* Excerpt provided

=== Section Start ===

Tabular-Only Functions
^^^^^^^^^^^^^^^^^^^^^^

These are slimmed down functions that require :c:data:`primordial_chemistry` = 0 
and use only the tabulated cooling rates (no chemistry).

.. c:function:: int solve_chemistry_table(code_units *my_units, double a_value, double dt_value, int grid_rank, int *grid_dimension, int *grid_start, int *grid_end, gr_float *density, gr_float *internal_energy, gr_float *x_velocity, gr_float *y_velocity, gr_float *z_velocity, gr_float *metal_density);

   Evolves the internal energies over a given timestep by solving the cooling 
   rate equations.  This version allows only for the use of the tabulated 
   cooling functions.

   :param code_units* my_units: code units conversions
   :param double a_value: the expansion factor in code units (a_code = a / a_units)
   :param double dt_value: the integration timestep in code units
   :param int grid_rank: the dimensionality of the grid
   :param int* grid_dimension: array holding the size of the baryon field in each dimension
   :param int* grid_start: array holding the starting indices in each dimension of the active portion of the baryon fields.  This is used to ignore ghost zones
   :param int* grid_end: array holding the ending indices in each dimension of the active portion of the baryon fields.  This is used to ignore ghost zones.
   :param gr_float* density: array containing the density values in code units
   :param gr_float* internal_energy: array containing the specific internal energy values in code units corresponding to *erg/g*
   :param gr_float* x_velocity: array containing the x velocity values in code units
   :param gr_float* y_velocity: array containing the y velocity values in code units
   :param gr_float* z_velocity: array containing the z velocity values in code units
   :param gr_float* metal_density: array containing the metal densities in code units equivalent those of the density array.  Used with :c:data:`metal_cooling` = 1.
   :rtype: int
   :returns: 1 (success) or 0 (failure)

=== Section End ===

* Required action a
Reproduce, word for word, the part of the tabular-only functions text that opens with the words containing "Evolves the internal" and closes with "cooling functions.".
The records have no connection to the tabular-only functions text.

* Information supplied
=== Section Start ===

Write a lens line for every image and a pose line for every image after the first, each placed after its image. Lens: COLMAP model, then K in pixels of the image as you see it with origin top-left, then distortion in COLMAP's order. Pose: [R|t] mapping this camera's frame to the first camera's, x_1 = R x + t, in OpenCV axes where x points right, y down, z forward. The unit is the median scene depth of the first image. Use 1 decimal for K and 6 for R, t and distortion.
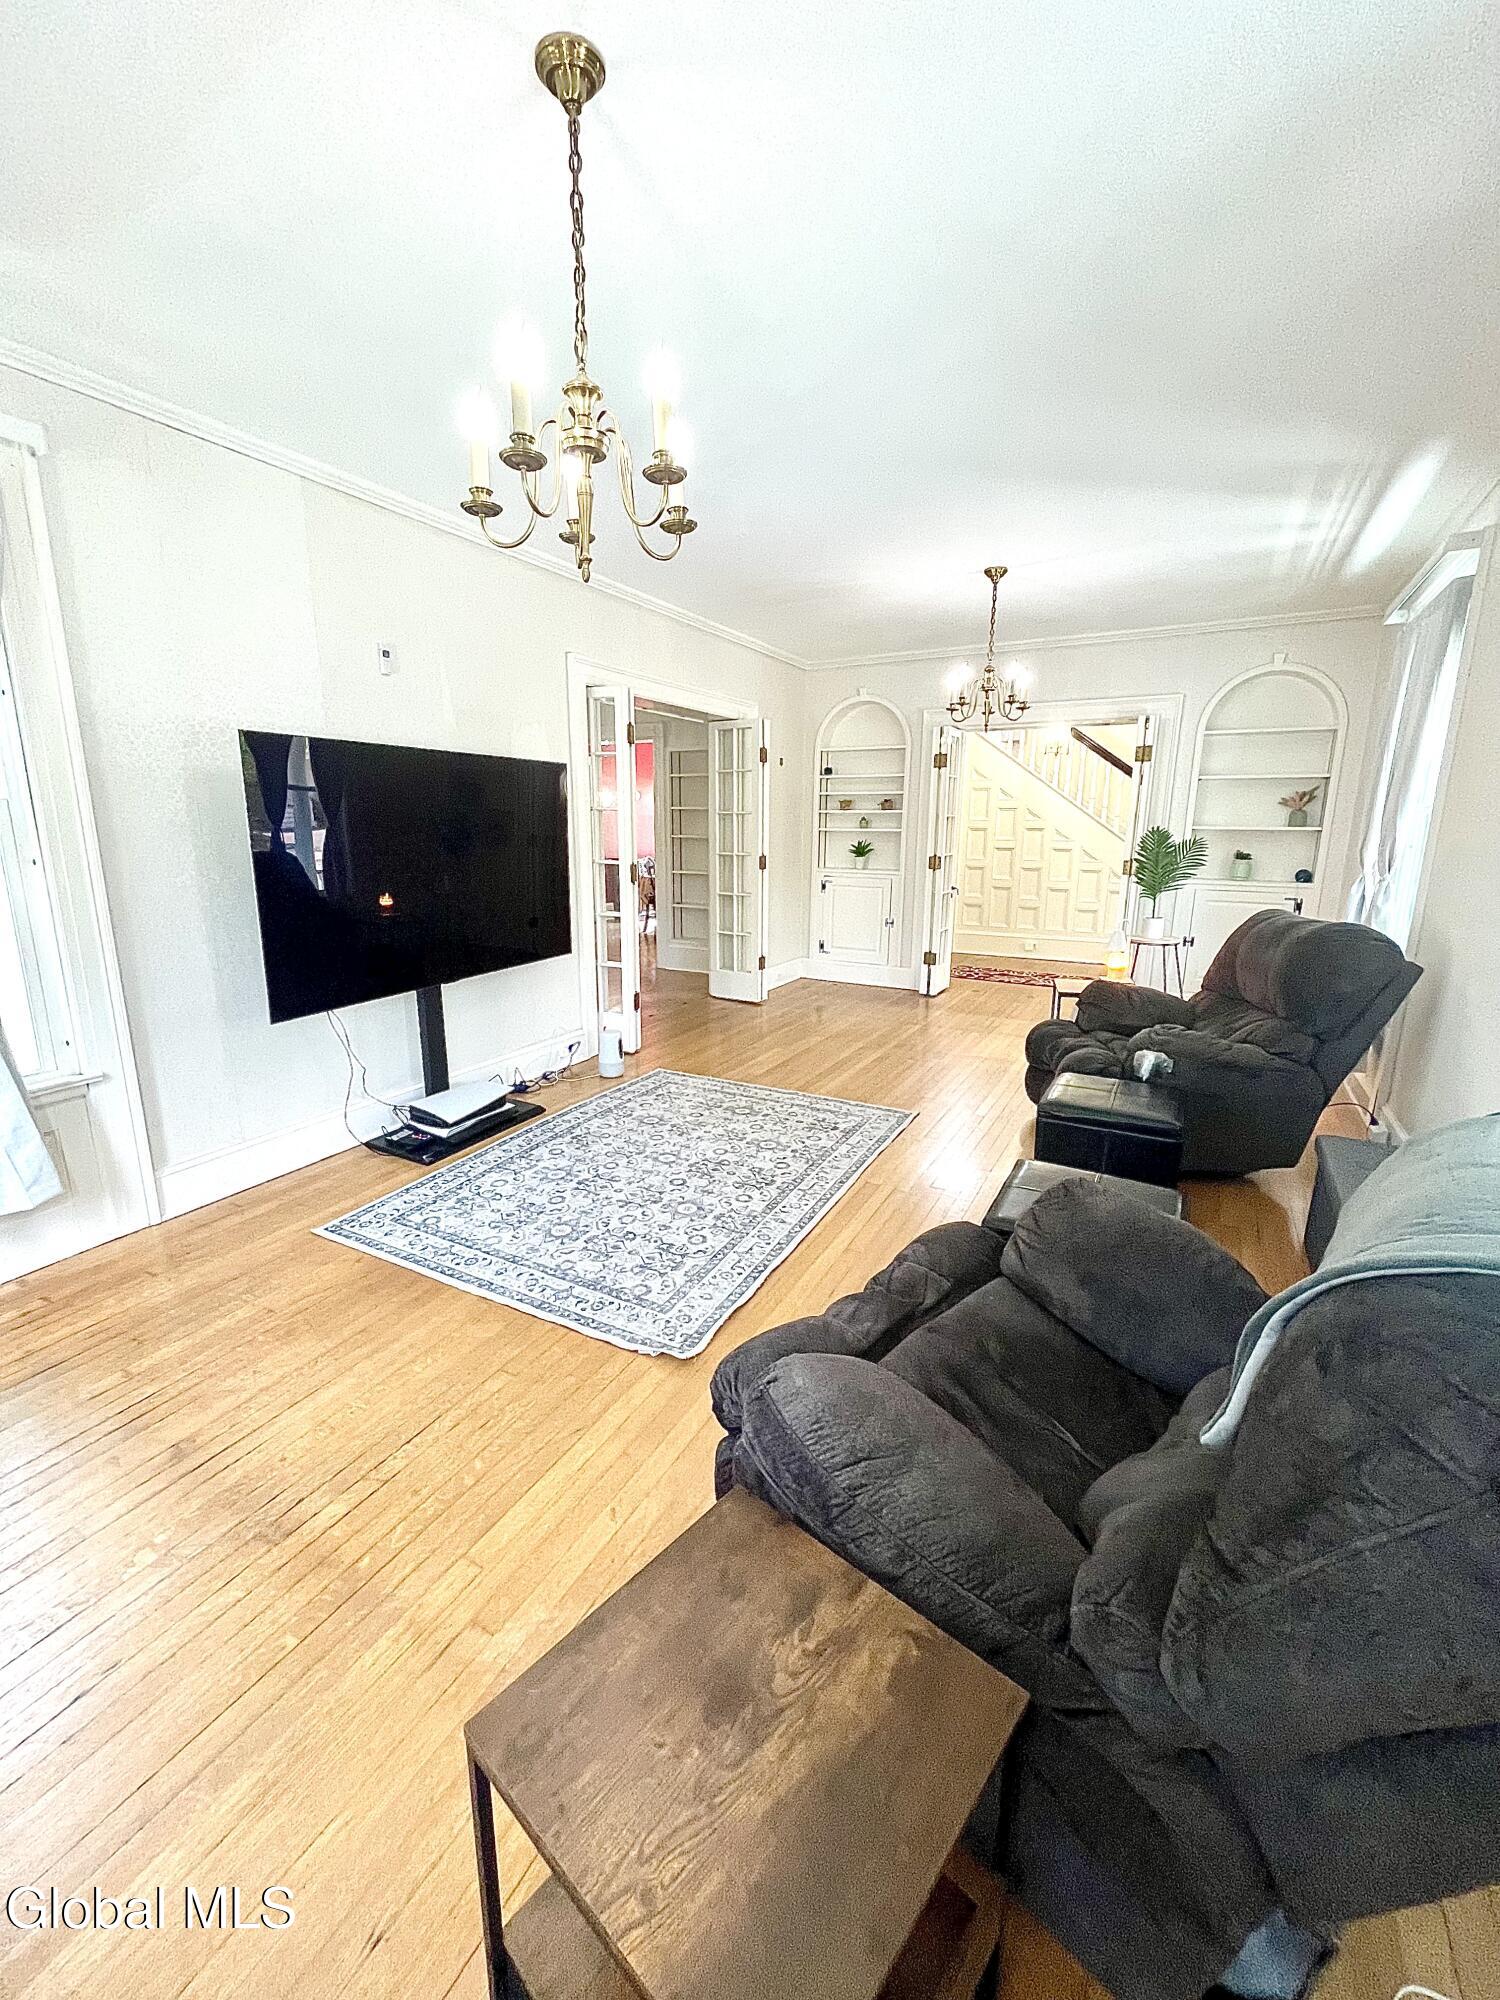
lens RADIAL K [[806.0, 0, 753.3], [0, 806.0, 1005.8], [0, 0, 1]] dist [-0.002964, -0.000140]
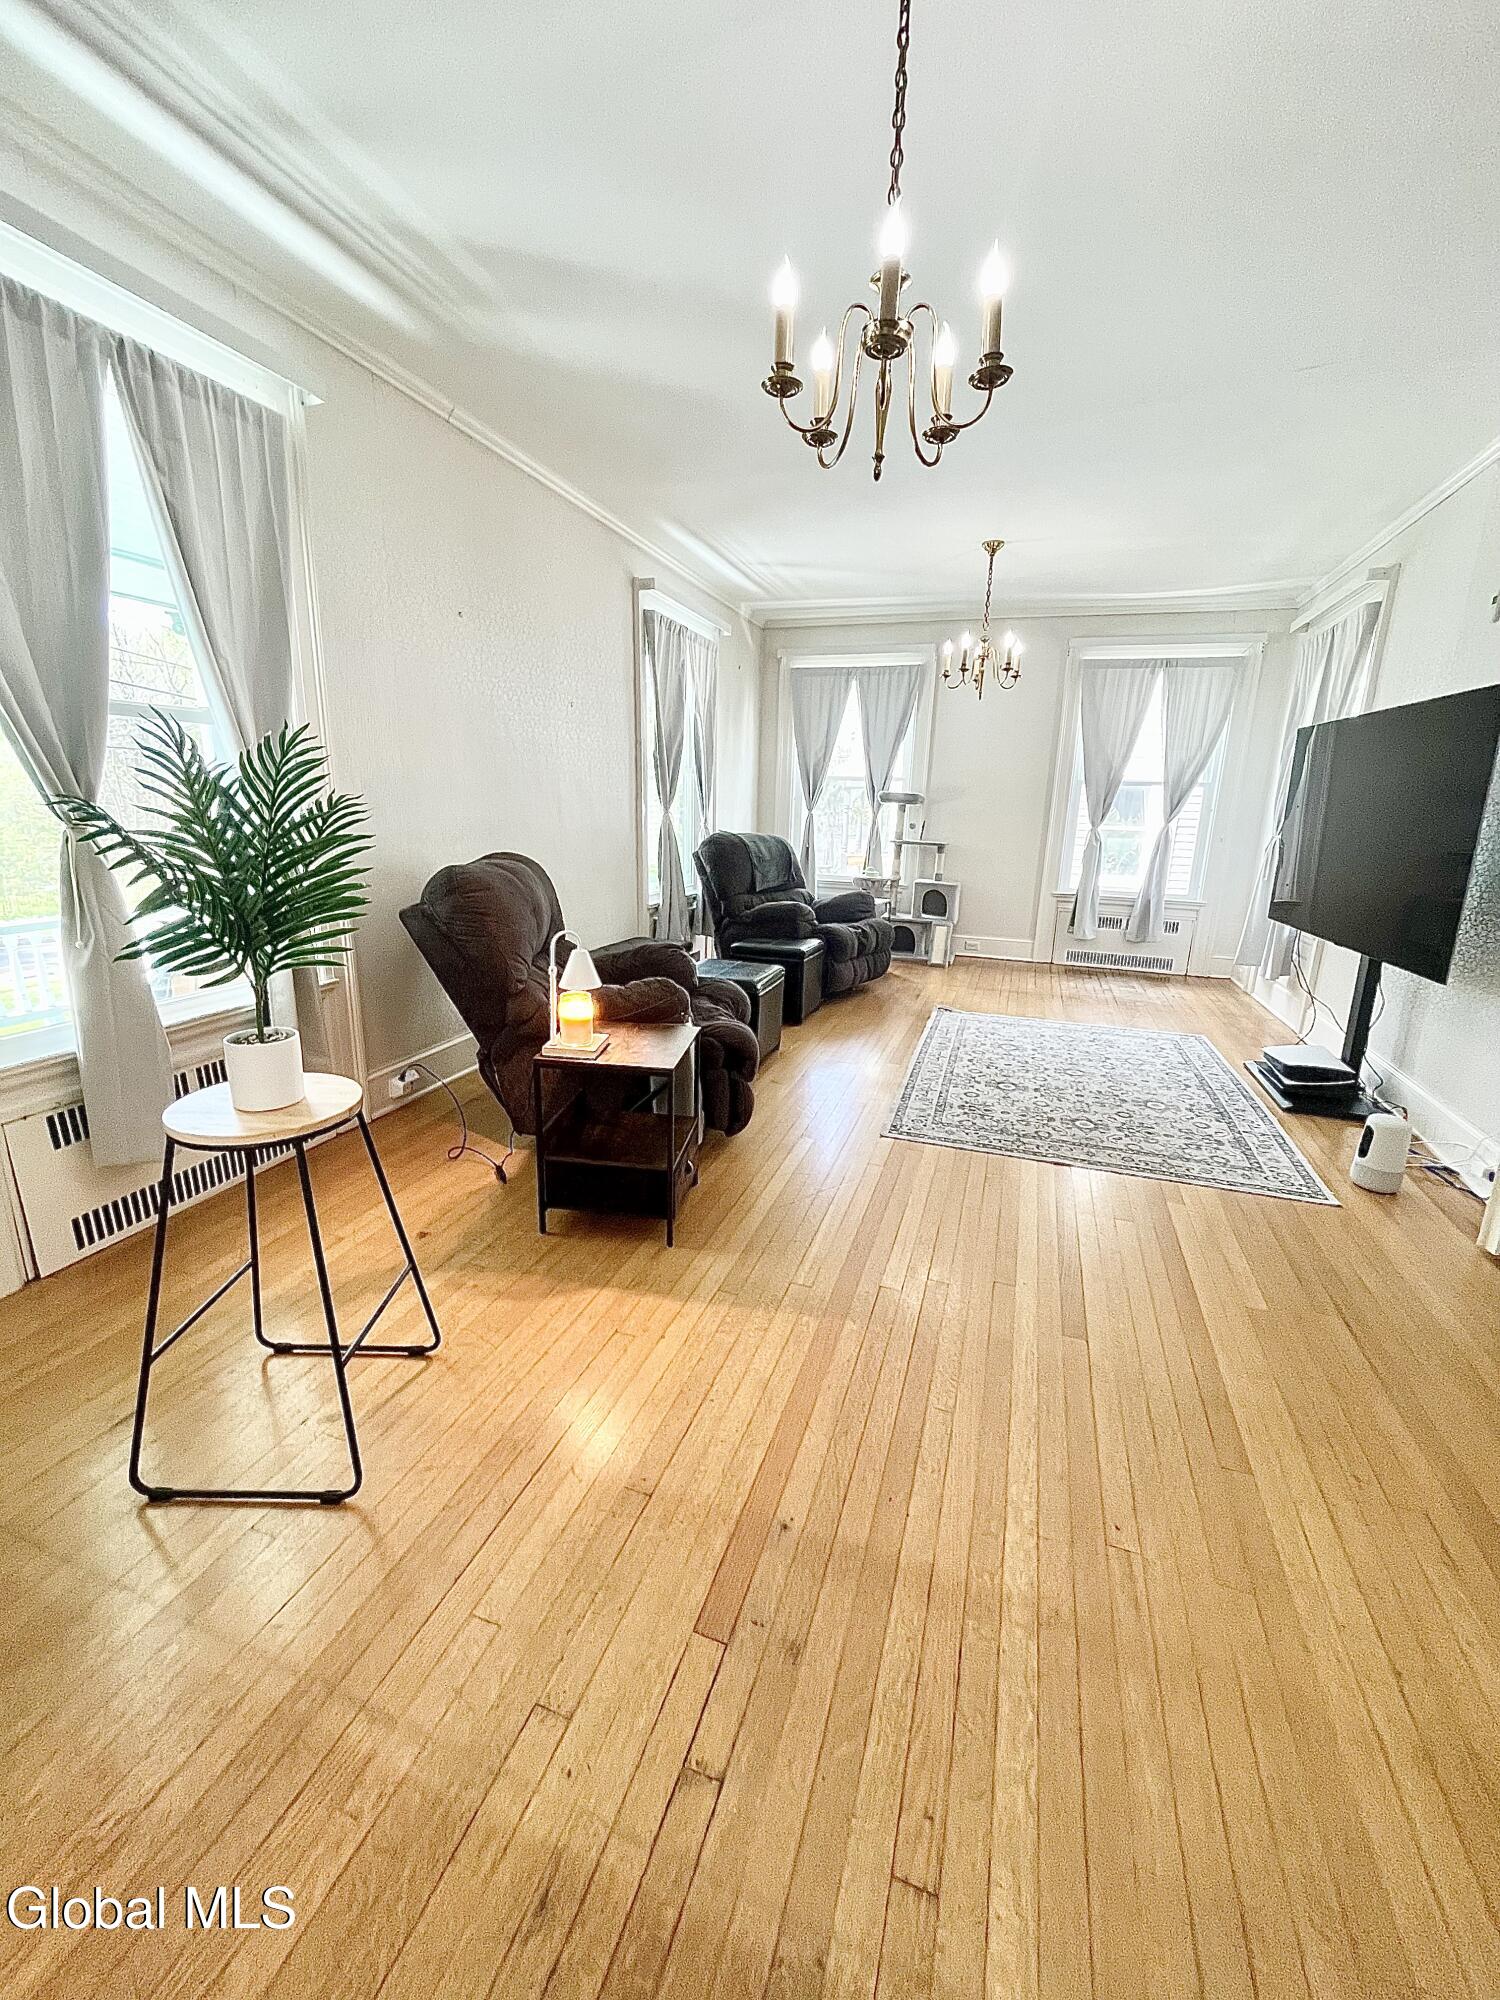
lens RADIAL K [[806.0, 0, 745.1], [0, 806.0, 993.2], [0, 0, 1]] dist [-0.002964, -0.000140]
pose [[-0.986133, 0.007254, -0.165798, 0.501750], [-0.068449, 0.892330, 0.446163, -0.360534], [0.151183, 0.451325, -0.879460, 1.732209]]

=== Section End ===

* Required action b
Render the part of the records that opens at their start and closes with the line containing "1005.8], [0, 0, 1]] dist [-0.002964, -0.000140]" as a JSON list of strings, one string per line, skipping blank lines. Include both ends, and leave the pictures out.

* Result a
Evolves the internal energies over a given timestep by solving the cooling 
   rate equations.  This version allows only for the use of the tabulated 
   cooling functions.

* Result b
[
  "Write a lens line for every image and a pose line for every image after the first, each placed after its image. Lens: COLMAP model, then K in pixels of the image as you see it with origin top-left, then distortion in COLMAP's order. Pose: [R|t] mapping this camera's frame to the first camera's, x_1 = R x + t, in OpenCV axes where x points right, y down, z forward. The unit is the median scene depth of the first image. Use 1 decimal for K and 6 for R, t and distortion.",
  "lens RADIAL K [[806.0, 0, 753.3], [0, 806.0, 1005.8], [0, 0, 1]] dist [-0.002964, -0.000140]"
]